5 min read
How Conversational AI is Shaping the Future of Recruitment and Onboarding
An 85,000,000 person global talent shortage is expected to occur by 2030, a statistic that even with a big margin of error underlines the importance of hiring. It also indicates that retaining top talent is vital, yet employers often can’t stem the outbound flow of workers due to a misdiagnosis — 89% of employers think employees leave for more money but in reality, only 12% do. The bottom line when it comes to these two crucial trends is that HR must be a top priority for every organization. However, HR professionals are being sabotaged by their workloads — implementation of effective AI is the answer and early adopters will have a major advantage.
Steering recruitment in the right direction through an ocean of candidates
Amidst record-high unemployment rates, it’s a “recruiters market” but speed and personalization of the process are still very much vital for finding the optimal talent as opposed to just someone to fill the job. In spite of this, 90% of recruiter emails are not personalized and over half of job applicants never get a response to their application, creating a negative perception ripple effect that can spill over into sites such as Glassdoor. That lack of personalization and experience is often not a sign of laziness or indifference, but rather a byproduct of limited time paired with the need to act quickly.
AI-driven recruitment bots already exist and they address the issue by acting like a super-efficient filtering process. When it comes to experience they help candidates create their resumes or apply to a position with a resume of their own, but perhaps most importantly, they are now able to conduct initial interviews and understand qualifications based on what the candidate says. This ability allows for an automated first round in which AI can quickly filter out those who are not the right fit, pass on the right candidates complete with a summary of their details beyond a resume, and take care of initial candidate contact, ensuring personalization.
Recruiters can focus on what or who is important for a position
The Pareto Principle, otherwise known as the 80-20 rule is popular amongst performance hackers and asserts that 80% of results come from 20% of the work. The clear takeaway is that businesses and individuals should identify what produces the most results for them and focus most of their energy there. By implementing AI solutions, recruiters hand over 80% and even though it’s a big chunk of their time, that’s ok because they can focus those extra hours on the processes that provide the most value with pre-qualified candidates.

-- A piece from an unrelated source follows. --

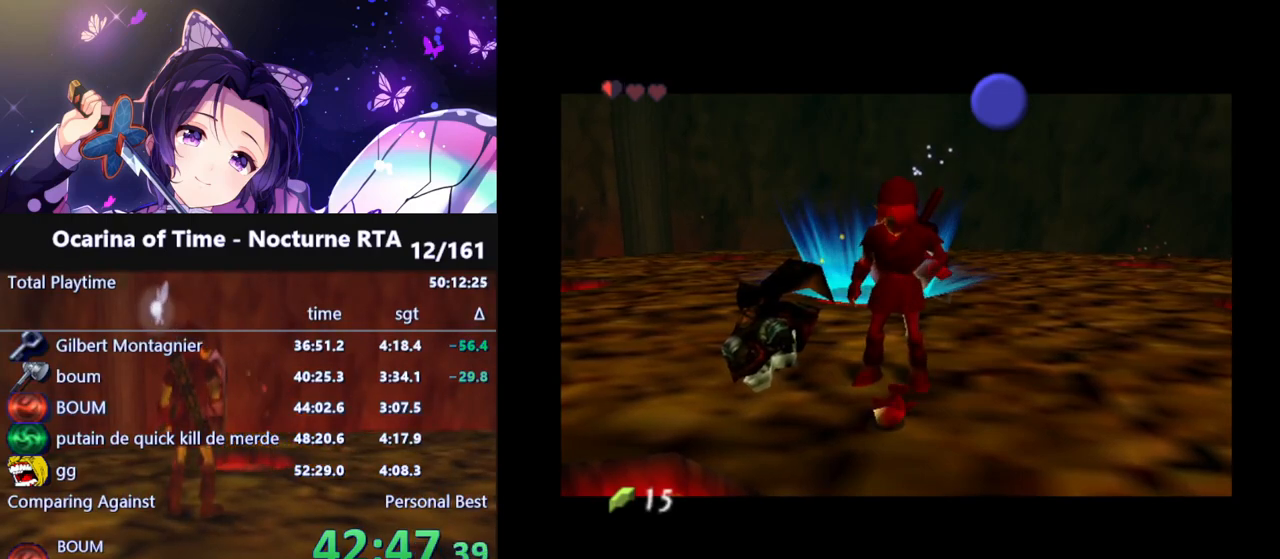
{"buttons": [], "left_stick": "center", "right_stick": "center", "events": [[33, "X", "up"], [100, "X", "down"], [150, "X", "up"], [217, "X", "down"], [250, "X", "up"], [317, "X", "down"], [367, "X", "up"], [433, "X", "down"], [467, "X", "up"]]}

Employee happiness too comes from personalization
Anyone who is on an HR team has partaken in countless conversations concerning the employee benefits policy, vacation days, and the prize deals for that recruiting contest. While engagement and interest are both positives, those questions on employer policies and promotions constitute the 80% discussed earlier. One of our own customers had this issue and was able to help us launch an employee care channel where all those questions were answered.
The upside was that HR professionals could spend more time delving into the creative aspects of employee retention. From spending the time to resolve complex issues, to brainstorming and organizing new initiatives aimed at everything from “taking the temperature” of employee satisfaction, to the yearly company retreat. With 87% of HR managers considering employee retention critical or high need, automation is a no-brainer and happens to be the only scalable solution to tackle the problem
AI is poised to completely upend the HR profession and against the backdrop of increasing difficulties in recruitment and retention, that’s a good thing. Tech isn’t here to replace HR professionals, human nuance and connection are here to stay, but it will refocus them towards the most valuable and thought-provoking facets of their work. Making this shift to AI can no-doubt be met with hesitation or complacent attitudes, but those who make the transition as early adopters have an edge that starts with personnel but has the potential to transform whole organizations.